= Beginning of Section =

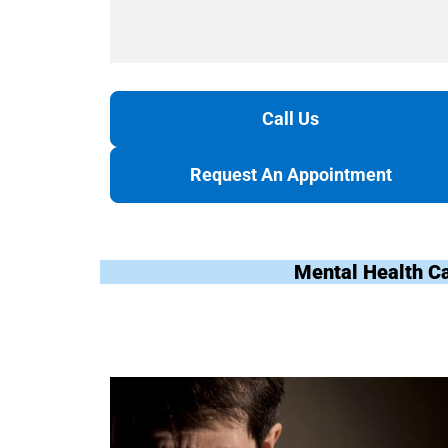
Call Us
Request An Appointment
Mental Health C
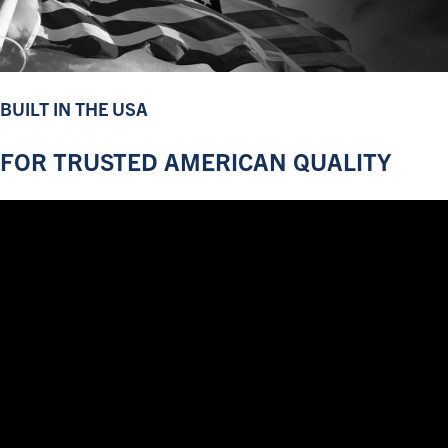
BUILT IN THE USA
FOR TRUSTED AMERICAN QUALITY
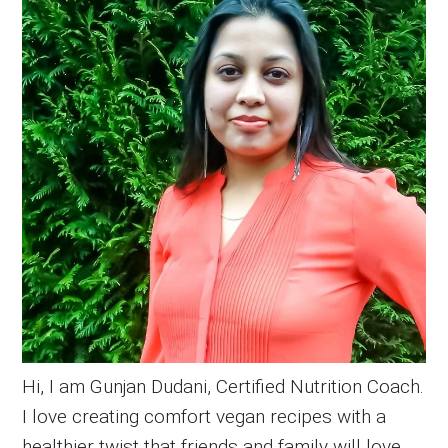
Sidebar
Hi, I am Gunjan Dudani, Certified Nutrition Coach.
I love creating comfort vegan recipes with a
healthier twist that friends and family will love.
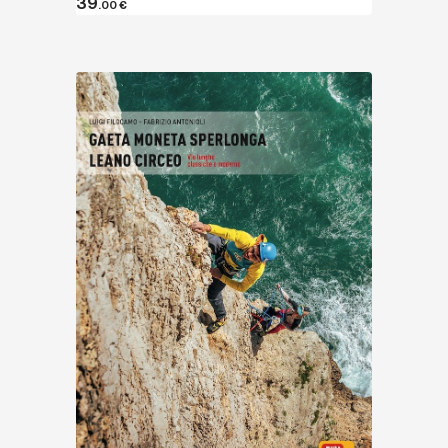
39
.00
€
Discover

= End of Section =

[What is needed] Nothing but the lines from the one containing "healthier twist that" through the end of the listing is to be output, and those lines are to be output exactly, pictures excluded.

[Answer below]
healthier twist that friends and family will love.
39
.00
€
Discover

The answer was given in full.